Sammler und Werbeunternehmer Christian Boros hat den Hochbunker an der Reinhardtstraße in Mitte zu einem Privatmuseum umbauen lassen.
Ein Schrein für die Kunst, das sei der Bunker nicht. Das klinge zu erhaben, meint Christian Boros, der lieber vom „größten Hobbykeller der Welt“ spricht, aber Genugtuung darüber empfindet, dass es gelungen ist, diesen Betonkoloss für die Kunst zu bezwingen. Jahrelang wurde spekuliert, ob diese wuchtigen Mauern des NS-Luftschutzbunkers an der Reinhardtstraße sich jemals für Kunst öffnen ließen, ja ob der Wuppertaler Sammler Christian Boros Öffentlichkeit überhaupt zulässt, da ist die Geschichte schon – so sagt man – gegessen, die Eröffnungsparty vorbei. Aber der Kunstbunker, bereits als „spektakuläres Privatmuseum“ gefeiert, steht ja wohl noch eine Weile. Grund genug, doch einmal hinzuschauen.

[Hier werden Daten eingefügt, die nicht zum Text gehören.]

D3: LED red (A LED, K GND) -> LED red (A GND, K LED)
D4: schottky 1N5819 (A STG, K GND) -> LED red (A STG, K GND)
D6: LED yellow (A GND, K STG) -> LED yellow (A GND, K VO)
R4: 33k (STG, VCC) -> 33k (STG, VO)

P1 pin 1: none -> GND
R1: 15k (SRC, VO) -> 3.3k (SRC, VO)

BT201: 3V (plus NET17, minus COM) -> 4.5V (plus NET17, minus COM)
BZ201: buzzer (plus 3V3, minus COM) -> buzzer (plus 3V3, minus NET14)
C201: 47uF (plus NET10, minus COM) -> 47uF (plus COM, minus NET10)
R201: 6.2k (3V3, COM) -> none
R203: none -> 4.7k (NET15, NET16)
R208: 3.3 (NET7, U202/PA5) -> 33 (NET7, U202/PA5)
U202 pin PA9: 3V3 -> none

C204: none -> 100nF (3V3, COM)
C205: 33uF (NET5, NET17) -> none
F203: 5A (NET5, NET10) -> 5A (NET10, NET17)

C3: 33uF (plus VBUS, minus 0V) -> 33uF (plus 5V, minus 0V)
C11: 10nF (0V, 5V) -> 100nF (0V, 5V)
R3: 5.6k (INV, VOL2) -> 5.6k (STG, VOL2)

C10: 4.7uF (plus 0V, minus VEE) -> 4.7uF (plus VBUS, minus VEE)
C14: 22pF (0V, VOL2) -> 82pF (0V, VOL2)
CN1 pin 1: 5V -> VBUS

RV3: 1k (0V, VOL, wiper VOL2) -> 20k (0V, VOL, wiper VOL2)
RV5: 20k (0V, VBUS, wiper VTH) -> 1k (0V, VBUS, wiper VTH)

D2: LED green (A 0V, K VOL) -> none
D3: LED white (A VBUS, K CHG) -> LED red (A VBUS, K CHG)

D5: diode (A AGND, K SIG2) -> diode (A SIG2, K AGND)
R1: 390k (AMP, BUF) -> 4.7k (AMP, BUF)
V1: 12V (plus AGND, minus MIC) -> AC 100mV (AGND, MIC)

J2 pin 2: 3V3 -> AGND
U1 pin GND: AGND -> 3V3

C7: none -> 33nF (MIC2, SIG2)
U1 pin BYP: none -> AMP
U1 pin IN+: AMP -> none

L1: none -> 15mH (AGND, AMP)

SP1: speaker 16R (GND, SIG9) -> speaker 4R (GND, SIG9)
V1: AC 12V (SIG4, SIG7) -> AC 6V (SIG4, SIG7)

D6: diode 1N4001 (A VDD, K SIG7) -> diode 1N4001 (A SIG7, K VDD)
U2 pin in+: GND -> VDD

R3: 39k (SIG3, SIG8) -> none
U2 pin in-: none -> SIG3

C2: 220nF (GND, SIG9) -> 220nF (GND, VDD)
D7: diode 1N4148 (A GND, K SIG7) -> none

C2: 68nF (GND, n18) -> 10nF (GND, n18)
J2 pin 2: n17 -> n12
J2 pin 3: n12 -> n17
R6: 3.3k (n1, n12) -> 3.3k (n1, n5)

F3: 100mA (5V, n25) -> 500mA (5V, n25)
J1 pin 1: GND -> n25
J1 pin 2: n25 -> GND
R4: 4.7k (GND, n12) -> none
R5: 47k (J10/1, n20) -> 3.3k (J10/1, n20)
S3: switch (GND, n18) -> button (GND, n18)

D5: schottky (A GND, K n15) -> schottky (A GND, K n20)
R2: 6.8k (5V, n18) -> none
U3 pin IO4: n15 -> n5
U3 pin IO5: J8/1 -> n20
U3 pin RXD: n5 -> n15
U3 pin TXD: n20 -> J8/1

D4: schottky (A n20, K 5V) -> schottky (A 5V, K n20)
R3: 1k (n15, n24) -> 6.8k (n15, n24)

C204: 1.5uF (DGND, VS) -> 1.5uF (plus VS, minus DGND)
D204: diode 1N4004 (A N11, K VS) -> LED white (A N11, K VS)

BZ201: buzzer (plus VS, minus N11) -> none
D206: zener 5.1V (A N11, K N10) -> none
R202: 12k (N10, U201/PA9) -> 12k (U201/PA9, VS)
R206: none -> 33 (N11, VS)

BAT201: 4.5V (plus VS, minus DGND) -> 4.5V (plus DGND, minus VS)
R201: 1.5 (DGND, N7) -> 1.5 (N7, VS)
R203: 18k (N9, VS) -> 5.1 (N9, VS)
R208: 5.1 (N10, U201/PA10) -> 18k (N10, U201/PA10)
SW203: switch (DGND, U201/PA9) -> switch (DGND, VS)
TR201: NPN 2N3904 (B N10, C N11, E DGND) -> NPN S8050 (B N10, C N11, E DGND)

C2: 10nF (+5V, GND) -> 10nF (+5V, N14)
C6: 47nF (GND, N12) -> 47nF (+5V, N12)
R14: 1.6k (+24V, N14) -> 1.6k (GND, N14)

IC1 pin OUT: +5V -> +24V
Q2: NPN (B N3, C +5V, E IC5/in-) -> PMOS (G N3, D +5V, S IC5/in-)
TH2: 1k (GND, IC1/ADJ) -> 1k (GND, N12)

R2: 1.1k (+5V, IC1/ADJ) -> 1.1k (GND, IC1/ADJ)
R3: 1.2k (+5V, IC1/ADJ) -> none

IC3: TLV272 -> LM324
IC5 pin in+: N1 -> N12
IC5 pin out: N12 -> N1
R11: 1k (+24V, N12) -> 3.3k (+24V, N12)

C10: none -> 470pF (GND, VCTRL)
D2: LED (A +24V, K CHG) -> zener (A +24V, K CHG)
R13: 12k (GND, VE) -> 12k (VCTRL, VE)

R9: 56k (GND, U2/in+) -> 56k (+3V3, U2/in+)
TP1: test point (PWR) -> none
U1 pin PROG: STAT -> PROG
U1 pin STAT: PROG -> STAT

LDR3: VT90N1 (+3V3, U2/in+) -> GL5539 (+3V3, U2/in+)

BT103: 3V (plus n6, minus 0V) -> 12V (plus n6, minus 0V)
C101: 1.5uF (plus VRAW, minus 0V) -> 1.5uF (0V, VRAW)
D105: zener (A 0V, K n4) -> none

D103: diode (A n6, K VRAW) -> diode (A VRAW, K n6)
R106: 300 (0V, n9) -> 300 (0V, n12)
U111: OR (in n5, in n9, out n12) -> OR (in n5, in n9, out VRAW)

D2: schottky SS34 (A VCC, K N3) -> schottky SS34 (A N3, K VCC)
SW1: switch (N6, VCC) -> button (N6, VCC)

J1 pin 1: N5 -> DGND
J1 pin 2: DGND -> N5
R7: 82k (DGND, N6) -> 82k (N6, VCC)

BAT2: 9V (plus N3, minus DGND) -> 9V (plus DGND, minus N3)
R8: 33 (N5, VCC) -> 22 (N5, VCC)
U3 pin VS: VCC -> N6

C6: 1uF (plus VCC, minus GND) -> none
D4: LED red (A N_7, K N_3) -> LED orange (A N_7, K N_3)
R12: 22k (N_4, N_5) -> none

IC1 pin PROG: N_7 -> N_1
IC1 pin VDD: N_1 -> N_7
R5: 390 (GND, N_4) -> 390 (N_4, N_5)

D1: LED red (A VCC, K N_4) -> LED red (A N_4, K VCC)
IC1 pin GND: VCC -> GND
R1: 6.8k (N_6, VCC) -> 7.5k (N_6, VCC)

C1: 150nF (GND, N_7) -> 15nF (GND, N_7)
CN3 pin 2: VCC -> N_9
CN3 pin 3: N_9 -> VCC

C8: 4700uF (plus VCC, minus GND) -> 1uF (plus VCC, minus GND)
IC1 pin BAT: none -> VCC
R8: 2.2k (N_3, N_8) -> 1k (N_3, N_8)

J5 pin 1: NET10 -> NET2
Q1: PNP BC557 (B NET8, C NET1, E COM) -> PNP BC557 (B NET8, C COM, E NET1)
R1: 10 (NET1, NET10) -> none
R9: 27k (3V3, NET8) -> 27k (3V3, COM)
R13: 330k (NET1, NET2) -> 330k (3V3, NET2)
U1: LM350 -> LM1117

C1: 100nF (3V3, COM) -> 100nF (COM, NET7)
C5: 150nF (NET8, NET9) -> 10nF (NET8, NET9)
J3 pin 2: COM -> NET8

Das Sagenhafte daran ist bereits beschrieben worden: Da kam jemand und wollte mit dem Kopf durch die Wand. Es bietet sich auch ein anderes Bild an: aus der „Blechtrommel“. Oskar Matzerath. Wenn der schreit, zerbirst Glas. So einer ist von starkem Willen, ein Dickschädel, der auf seine Weise in der Welt agiert, Zeichen setzt. Um dem Bild zu genügen, muss man nicht unbedingt kleinwüchsig wie Günter Grass‘ Romanheld sein. Christian Boros, 1964 in Polen geboren, ist allerdings nicht groß. Mit schöner Selbstironie lässt er sich von Fotografen etwa inmitten der monumentalen, raumdurchstoßenden Skulpturen von Santiago Sierra ablichten und erzählt dabei von Erkundungsabenteuern im düsteren Gemäuer mit Stirnlampe am Kopf. Möglicherweise will er auch demonstrieren, dass der Mensch, egal wie gewachsen, angesichts der Wucht von Geschichte, der Dimension von Räumen immer nur klein ist. Er könnte erdrückt werden, würde er nicht dagegen angehen. Darum geht es! Christian Boros ist ein bekennender Erfolgsmensch. Er liebt das Unmögliche als Herausforderung: Gegen Beton anrennen, Kunst, die sich nicht mühelos erschließt. Als Abiturient erwarb er eine Beuys-Schaufel, um, wie er sagt, familiäres Aufsehen zu erregen, ein Wundern hervorzurufen, darüber, dass man als Achtzehnjähriger Kunst kauft.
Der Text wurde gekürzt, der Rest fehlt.